[Collection entries]
● ● ●

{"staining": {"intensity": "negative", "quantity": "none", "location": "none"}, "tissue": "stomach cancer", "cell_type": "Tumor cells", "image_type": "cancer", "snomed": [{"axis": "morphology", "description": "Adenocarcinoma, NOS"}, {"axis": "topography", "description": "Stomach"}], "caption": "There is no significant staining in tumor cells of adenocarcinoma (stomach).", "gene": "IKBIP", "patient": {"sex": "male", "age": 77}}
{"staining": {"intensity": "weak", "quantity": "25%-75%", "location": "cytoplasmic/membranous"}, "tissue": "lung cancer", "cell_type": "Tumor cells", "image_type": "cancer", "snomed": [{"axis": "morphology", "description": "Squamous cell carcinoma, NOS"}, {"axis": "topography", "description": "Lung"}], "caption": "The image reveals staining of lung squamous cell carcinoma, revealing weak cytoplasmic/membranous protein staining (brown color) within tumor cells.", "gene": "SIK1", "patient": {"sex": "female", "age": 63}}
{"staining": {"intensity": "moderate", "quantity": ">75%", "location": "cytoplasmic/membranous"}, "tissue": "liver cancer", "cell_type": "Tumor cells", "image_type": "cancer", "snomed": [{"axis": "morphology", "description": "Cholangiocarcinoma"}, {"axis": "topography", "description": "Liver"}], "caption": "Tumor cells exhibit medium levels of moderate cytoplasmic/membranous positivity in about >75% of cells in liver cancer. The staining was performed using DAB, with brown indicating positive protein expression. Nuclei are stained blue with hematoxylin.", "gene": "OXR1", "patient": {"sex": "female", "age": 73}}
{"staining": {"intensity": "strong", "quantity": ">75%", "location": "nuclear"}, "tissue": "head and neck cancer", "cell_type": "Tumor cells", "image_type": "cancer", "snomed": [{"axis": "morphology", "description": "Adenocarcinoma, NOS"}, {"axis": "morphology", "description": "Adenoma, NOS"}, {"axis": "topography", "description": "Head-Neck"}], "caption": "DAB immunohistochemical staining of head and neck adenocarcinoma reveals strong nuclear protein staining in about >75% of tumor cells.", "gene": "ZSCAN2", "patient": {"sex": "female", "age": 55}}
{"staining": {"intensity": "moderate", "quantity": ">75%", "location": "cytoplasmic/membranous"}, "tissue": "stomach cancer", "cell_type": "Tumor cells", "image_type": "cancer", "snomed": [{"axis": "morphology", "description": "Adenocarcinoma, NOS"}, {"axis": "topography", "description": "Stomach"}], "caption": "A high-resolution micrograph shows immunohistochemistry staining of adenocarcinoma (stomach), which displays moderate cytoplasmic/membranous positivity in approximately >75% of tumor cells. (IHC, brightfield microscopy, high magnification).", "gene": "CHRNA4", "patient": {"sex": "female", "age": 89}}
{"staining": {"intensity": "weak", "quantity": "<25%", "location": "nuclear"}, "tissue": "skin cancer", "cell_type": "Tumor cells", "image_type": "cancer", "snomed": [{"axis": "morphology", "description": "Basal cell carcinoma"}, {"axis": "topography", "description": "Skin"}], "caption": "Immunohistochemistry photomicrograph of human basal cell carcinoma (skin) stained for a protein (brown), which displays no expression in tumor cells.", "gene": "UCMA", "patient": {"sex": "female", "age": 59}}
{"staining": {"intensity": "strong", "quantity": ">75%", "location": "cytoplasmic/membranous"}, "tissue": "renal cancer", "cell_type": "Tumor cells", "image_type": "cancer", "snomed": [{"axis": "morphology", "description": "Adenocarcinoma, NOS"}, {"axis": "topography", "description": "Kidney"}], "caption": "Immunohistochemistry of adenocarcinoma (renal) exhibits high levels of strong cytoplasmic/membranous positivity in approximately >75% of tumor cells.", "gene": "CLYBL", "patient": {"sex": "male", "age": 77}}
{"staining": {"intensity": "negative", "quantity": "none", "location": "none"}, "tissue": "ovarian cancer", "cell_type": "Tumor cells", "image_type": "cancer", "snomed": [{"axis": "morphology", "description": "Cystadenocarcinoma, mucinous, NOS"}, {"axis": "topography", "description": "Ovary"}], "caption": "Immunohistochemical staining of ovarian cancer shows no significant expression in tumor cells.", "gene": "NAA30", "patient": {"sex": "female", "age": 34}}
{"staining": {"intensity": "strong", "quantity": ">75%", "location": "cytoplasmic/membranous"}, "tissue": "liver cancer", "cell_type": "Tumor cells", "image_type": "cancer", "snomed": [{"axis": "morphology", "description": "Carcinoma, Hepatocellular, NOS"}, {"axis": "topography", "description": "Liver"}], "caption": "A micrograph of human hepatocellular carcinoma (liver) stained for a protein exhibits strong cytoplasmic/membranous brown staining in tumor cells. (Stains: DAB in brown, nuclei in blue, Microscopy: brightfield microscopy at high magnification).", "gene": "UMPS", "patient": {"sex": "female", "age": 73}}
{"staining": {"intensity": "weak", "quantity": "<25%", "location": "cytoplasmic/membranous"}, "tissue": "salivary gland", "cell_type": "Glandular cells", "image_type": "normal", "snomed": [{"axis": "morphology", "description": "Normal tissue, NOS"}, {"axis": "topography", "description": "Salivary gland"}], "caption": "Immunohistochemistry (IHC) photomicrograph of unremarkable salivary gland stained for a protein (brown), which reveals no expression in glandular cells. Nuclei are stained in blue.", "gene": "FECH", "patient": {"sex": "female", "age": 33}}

● ● ●

» Your task
Please give the entries above again in full, exactly as written.

» Reply
{"staining": {"intensity": "negative", "quantity": "none", "location": "none"}, "tissue": "stomach cancer", "cell_type": "Tumor cells", "image_type": "cancer", "snomed": [{"axis": "morphology", "description": "Adenocarcinoma, NOS"}, {"axis": "topography", "description": "Stomach"}], "caption": "There is no significant staining in tumor cells of adenocarcinoma (stomach).", "gene": "IKBIP", "patient": {"sex": "male", "age": 77}}
{"staining": {"intensity": "weak", "quantity": "25%-75%", "location": "cytoplasmic/membranous"}, "tissue": "lung cancer", "cell_type": "Tumor cells", "image_type": "cancer", "snomed": [{"axis": "morphology", "description": "Squamous cell carcinoma, NOS"}, {"axis": "topography", "description": "Lung"}], "caption": "The image reveals staining of lung squamous cell carcinoma, revealing weak cytoplasmic/membranous protein staining (brown color) within tumor cells.", "gene": "SIK1", "patient": {"sex": "female", "age": 63}}
{"staining": {"intensity": "moderate", "quantity": ">75%", "location": "cytoplasmic/membranous"}, "tissue": "liver cancer", "cell_type": "Tumor cells", "image_type": "cancer", "snomed": [{"axis": "morphology", "description": "Cholangiocarcinoma"}, {"axis": "topography", "description": "Liver"}], "caption": "Tumor cells exhibit medium levels of moderate cytoplasmic/membranous positivity in about >75% of cells in liver cancer. The staining was performed using DAB, with brown indicating positive protein expression. Nuclei are stained blue with hematoxylin.", "gene": "OXR1", "patient": {"sex": "female", "age": 73}}
{"staining": {"intensity": "strong", "quantity": ">75%", "location": "nuclear"}, "tissue": "head and neck cancer", "cell_type": "Tumor cells", "image_type": "cancer", "snomed": [{"axis": "morphology", "description": "Adenocarcinoma, NOS"}, {"axis": "morphology", "description": "Adenoma, NOS"}, {"axis": "topography", "description": "Head-Neck"}], "caption": "DAB immunohistochemical staining of head and neck adenocarcinoma reveals strong nuclear protein staining in about >75% of tumor cells.", "gene": "ZSCAN2", "patient": {"sex": "female", "age": 55}}
{"staining": {"intensity": "moderate", "quantity": ">75%", "location": "cytoplasmic/membranous"}, "tissue": "stomach cancer", "cell_type": "Tumor cells", "image_type": "cancer", "snomed": [{"axis": "morphology", "description": "Adenocarcinoma, NOS"}, {"axis": "topography", "description": "Stomach"}], "caption": "A high-resolution micrograph shows immunohistochemistry staining of adenocarcinoma (stomach), which displays moderate cytoplasmic/membranous positivity in approximately >75% of tumor cells. (IHC, brightfield microscopy, high magnification).", "gene": "CHRNA4", "patient": {"sex": "female", "age": 89}}
{"staining": {"intensity": "weak", "quantity": "<25%", "location": "nuclear"}, "tissue": "skin cancer", "cell_type": "Tumor cells", "image_type": "cancer", "snomed": [{"axis": "morphology", "description": "Basal cell carcinoma"}, {"axis": "topography", "description": "Skin"}], "caption": "Immunohistochemistry photomicrograph of human basal cell carcinoma (skin) stained for a protein (brown), which displays no expression in tumor cells.", "gene": "UCMA", "patient": {"sex": "female", "age": 59}}
{"staining": {"intensity": "strong", "quantity": ">75%", "location": "cytoplasmic/membranous"}, "tissue": "renal cancer", "cell_type": "Tumor cells", "image_type": "cancer", "snomed": [{"axis": "morphology", "description": "Adenocarcinoma, NOS"}, {"axis": "topography", "description": "Kidney"}], "caption": "Immunohistochemistry of adenocarcinoma (renal) exhibits high levels of strong cytoplasmic/membranous positivity in approximately >75% of tumor cells.", "gene": "CLYBL", "patient": {"sex": "male", "age": 77}}
{"staining": {"intensity": "negative", "quantity": "none", "location": "none"}, "tissue": "ovarian cancer", "cell_type": "Tumor cells", "image_type": "cancer", "snomed": [{"axis": "morphology", "description": "Cystadenocarcinoma, mucinous, NOS"}, {"axis": "topography", "description": "Ovary"}], "caption": "Immunohistochemical staining of ovarian cancer shows no significant expression in tumor cells.", "gene": "NAA30", "patient": {"sex": "female", "age": 34}}
{"staining": {"intensity": "strong", "quantity": ">75%", "location": "cytoplasmic/membranous"}, "tissue": "liver cancer", "cell_type": "Tumor cells", "image_type": "cancer", "snomed": [{"axis": "morphology", "description": "Carcinoma, Hepatocellular, NOS"}, {"axis": "topography", "description": "Liver"}], "caption": "A micrograph of human hepatocellular carcinoma (liver) stained for a protein exhibits strong cytoplasmic/membranous brown staining in tumor cells. (Stains: DAB in brown, nuclei in blue, Microscopy: brightfield microscopy at high magnification).", "gene": "UMPS", "patient": {"sex": "female", "age": 73}}
{"staining": {"intensity": "weak", "quantity": "<25%", "location": "cytoplasmic/membranous"}, "tissue": "salivary gland", "cell_type": "Glandular cells", "image_type": "normal", "snomed": [{"axis": "morphology", "description": "Normal tissue, NOS"}, {"axis": "topography", "description": "Salivary gland"}], "caption": "Immunohistochemistry (IHC) photomicrograph of unremarkable salivary gland stained for a protein (brown), which reveals no expression in glandular cells. Nuclei are stained in blue.", "gene": "FECH", "patient": {"sex": "female", "age": 33}}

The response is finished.